# The problem:
Reproduce the entries that follow exactly, dropping each image.

----------

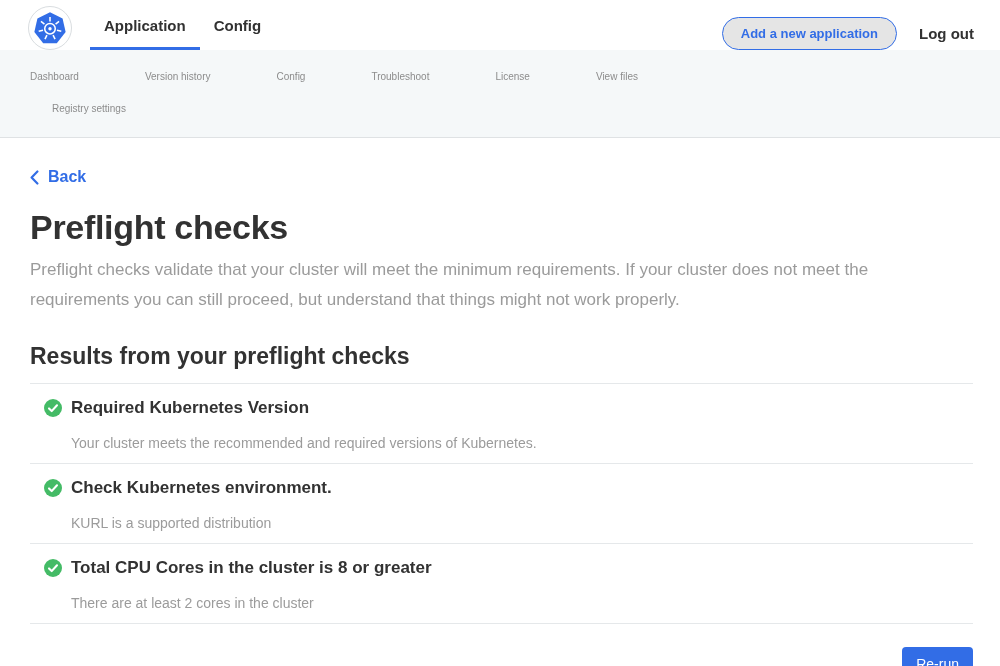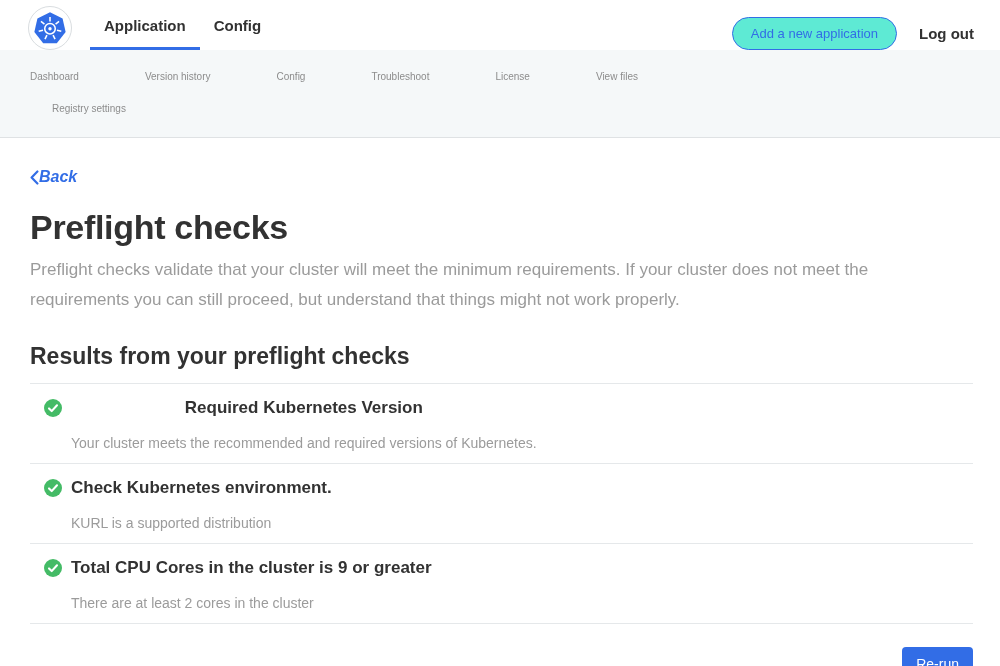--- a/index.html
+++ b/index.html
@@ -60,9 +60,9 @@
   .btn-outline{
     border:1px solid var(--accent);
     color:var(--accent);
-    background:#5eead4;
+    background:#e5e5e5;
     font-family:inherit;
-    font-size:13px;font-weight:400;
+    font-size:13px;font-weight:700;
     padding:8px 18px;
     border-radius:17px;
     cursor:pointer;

----------

# Solution:
--- a/index.html
+++ b/index.html
@@ -60,9 +60,9 @@
   .btn-outline{
     border:1px solid var(--accent);
     color:var(--accent);
-    background:#5eead4;
+    background:#e5e5e5;
     font-family:inherit;
-    font-size:13px;font-weight:400;
+    font-size:13px;font-weight:700;
     padding:8px 18px;
     border-radius:17px;
     cursor:pointer;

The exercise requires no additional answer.